One of last survivors from USS Arizona died in September
Raymond Haerry, one of the last living crew members on the USS Arizona during the Japanese attack on Pearl Harbor, died 10 weeks before the 75th anniversary observance this Wednesday. He was 94.
After the first explosions rocked the Arizona, Haerry sprinted to one of the ship’s anti-aircraft guns, hoping to somehow repel the aerial bombardment.
But the weapon wouldn’t fire. The gun’s ammunition was in storage.
Haerry raced toward the ammunition depot. An explosion reached it first, igniting gunpowder and fuel, according to a U.S. Navy interview featuring Haerry and his son. The explosion cracked the ship in two and lifted the bow into the air.
Haerry went with it, falling into oily Pearl Harbor waters that had been lit on fire. He somehow made it to shore, sweeping his arms in front of him as he swam to push the flames away.
Haerry’s son called him one of the first heroes of World War II. After swimming to shore, he found a gun and opened fire on the attacking Japanese warplanes. He spent the next few days recovering the bodies of his shipmates.
Nearly four of every five men on the USS Arizona were lost – some 1,177. Almost half of the 2,400 U.S. servicemen who died that day were on the Arizona. Another 429 sailors and Marines were killed when the USS Oklahoma was torpedoed and capsized.
Some were never recovered and remain entombed in the wreckage.
Afterward, Haerry served for 25 years in the Navy, retiring as a master chief petty officer. He lived with his wife of 70 years, Evelyn, at a nursing home in West Warwick, R.I.
Haerry died Sept. 27 in Rhode Island.
Haerry’s passing means there are only five surviving members of the Arizona, according to the Arizona Republic. The dwindling numbers were noted in a 2014 story by the Post’s Peter Holley.
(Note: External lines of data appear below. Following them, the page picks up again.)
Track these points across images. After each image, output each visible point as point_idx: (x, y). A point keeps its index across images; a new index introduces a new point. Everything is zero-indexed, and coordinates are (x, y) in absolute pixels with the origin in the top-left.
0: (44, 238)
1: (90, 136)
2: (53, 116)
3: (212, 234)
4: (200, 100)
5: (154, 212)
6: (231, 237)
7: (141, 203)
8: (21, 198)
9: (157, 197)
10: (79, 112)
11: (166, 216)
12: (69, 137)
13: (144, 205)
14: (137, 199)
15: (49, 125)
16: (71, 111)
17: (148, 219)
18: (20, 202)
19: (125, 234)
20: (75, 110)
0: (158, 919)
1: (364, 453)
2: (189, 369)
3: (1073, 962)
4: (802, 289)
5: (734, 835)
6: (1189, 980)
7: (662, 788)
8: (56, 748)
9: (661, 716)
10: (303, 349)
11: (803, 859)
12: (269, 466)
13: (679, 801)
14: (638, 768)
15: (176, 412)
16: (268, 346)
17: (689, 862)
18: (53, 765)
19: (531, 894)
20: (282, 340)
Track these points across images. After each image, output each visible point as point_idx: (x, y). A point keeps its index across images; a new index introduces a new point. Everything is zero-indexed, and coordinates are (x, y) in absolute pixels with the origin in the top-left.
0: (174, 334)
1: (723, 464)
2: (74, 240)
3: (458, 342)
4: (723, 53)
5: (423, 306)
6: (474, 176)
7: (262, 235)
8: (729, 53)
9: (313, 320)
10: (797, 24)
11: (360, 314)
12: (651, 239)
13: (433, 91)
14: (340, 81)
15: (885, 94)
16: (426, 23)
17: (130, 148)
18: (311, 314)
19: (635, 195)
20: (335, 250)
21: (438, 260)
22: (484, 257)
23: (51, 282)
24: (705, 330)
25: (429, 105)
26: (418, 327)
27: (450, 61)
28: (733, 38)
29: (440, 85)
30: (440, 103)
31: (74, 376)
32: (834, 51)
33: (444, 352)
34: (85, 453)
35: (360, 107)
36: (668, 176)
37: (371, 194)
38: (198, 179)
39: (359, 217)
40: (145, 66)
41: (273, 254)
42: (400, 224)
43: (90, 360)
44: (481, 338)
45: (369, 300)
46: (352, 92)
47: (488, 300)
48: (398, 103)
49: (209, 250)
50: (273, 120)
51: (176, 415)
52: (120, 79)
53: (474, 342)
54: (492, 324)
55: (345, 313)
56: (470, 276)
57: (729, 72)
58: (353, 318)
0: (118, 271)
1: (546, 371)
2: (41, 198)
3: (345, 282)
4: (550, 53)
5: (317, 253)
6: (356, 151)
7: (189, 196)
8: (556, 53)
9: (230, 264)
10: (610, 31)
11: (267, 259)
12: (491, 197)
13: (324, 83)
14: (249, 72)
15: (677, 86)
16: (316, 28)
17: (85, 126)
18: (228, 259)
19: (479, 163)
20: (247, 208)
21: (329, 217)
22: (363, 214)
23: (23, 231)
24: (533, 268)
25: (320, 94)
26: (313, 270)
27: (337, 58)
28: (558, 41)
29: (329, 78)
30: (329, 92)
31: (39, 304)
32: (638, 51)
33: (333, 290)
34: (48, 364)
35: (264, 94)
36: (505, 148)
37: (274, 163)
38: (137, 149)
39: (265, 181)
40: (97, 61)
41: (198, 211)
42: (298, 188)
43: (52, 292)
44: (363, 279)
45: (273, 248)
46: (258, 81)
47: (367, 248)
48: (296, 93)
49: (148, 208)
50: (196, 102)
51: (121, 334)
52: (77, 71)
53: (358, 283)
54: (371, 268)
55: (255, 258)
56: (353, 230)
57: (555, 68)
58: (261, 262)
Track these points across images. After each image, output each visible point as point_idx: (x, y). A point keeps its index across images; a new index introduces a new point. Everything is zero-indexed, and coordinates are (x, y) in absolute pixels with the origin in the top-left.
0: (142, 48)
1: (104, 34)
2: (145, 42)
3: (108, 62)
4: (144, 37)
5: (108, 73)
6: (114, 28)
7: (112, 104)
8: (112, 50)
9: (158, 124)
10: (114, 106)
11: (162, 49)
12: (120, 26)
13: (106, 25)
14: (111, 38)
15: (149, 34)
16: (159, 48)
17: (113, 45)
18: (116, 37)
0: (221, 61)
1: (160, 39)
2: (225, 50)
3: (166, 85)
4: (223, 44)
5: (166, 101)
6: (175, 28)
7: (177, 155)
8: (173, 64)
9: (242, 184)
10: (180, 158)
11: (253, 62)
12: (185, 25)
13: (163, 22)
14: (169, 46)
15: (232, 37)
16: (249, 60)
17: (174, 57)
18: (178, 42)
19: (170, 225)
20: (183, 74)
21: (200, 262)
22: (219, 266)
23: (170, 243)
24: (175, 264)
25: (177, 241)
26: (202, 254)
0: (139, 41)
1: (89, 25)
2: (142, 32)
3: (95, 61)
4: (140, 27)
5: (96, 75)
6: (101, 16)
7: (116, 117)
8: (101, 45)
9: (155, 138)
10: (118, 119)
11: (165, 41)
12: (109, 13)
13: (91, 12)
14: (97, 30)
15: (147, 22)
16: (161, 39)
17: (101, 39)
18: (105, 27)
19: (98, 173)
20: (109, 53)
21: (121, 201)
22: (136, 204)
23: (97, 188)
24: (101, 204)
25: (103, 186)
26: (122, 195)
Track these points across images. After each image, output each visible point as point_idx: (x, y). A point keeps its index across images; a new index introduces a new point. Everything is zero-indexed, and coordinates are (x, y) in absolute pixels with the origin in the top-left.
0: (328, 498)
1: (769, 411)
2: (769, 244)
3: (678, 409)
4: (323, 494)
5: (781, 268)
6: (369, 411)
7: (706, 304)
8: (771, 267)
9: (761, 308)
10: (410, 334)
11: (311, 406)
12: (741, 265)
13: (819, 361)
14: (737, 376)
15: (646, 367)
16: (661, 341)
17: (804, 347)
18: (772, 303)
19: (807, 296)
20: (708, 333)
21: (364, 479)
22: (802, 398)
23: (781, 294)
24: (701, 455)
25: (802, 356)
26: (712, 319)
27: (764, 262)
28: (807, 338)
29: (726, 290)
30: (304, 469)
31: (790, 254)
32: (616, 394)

With Pearl Harbor survivors well into their 90s and some passing the century mark, their numbers are shrinking all over the country. How many of the 60,000 or so survivors are left? Nobody seems to know, exactly.
Last year, 2,000 to 2,500 survivors were thought to be still alive, according to Eileen Martinez, chief of interpretation for the USS Arizona Memorial.
“They are in their twilight years, so now is the time to honor them and thank them for their service,” she told the Reuters news agency last year.
Two years ago, four of the nine remaining members of the USS Arizona Reunion Association gathered with dozens of other World War II veterans at the Pearl Harbor Visitor Center in Honolulu to commemorate the 73rd anniversary of the Japanese attack, according to Reuters.
Since 1981, the Arizona veterans have met every year in Tuscon and every five years in Hawaii, according to the association’s website.
In all those years, Haerry never returned to Pearl Harbor, his son said. But his plan was always to go back.
“As he was getting closer to the end, I think he felt that if there’s any place that he’d like to be at rest, it would be with his crewmates, the people who suffered and died on that day,” Raymond Haerry Jr. told the Associated Press.